Run-time Hardware Trojan Detection and Recovery for Third-Party IPs in SoC FPGAs

Emerging threats of untrustworthy third-party Intellectual Property (IP) cores (3PIPs) are increasingly raising crucial security concerns about field-programmable gate arrays (FPGAs), especially those used in military, medical, financial, and other critical systems. Detecting Trojans in blackbox 3PIPs is extremely challenging, especially for FPGAs due to their memory nature and dynamic partial or full reconfigurability. This paper presents a novel run-time methodology to prevent, detect, and manage the activation of hardware Trojans inside 3PIPs in FPGAs.
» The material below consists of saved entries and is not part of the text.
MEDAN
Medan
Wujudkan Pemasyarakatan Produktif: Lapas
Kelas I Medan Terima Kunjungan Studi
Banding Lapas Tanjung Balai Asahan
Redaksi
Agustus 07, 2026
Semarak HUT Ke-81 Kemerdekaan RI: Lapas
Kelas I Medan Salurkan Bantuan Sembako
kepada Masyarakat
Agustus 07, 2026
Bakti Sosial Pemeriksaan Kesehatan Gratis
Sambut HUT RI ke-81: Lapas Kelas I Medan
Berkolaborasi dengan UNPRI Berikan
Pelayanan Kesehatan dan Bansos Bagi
Taking advantage of the native parallelism of FPGA designs, an isolated redundancy scheme is proposed to detect and protect a circuit from a Trojan payload. 3PIPs are placed in isolated regions in FPGAs and are controlled by an on-chip ARM processor system. The processor performs partial reconfiguration (PR) to temporarily remove an offending IP for a random amount of time that increases exponentially between each detection, or permanently if the IP has been positively detected as infected. Additionally, security policies are enacted by implementing reference monitors that control the communication between the IPs and various resources inside the FPGA. The design was implemented and verified on a Xilinx SoC FPGA development board using the Trust Hub benchmarks.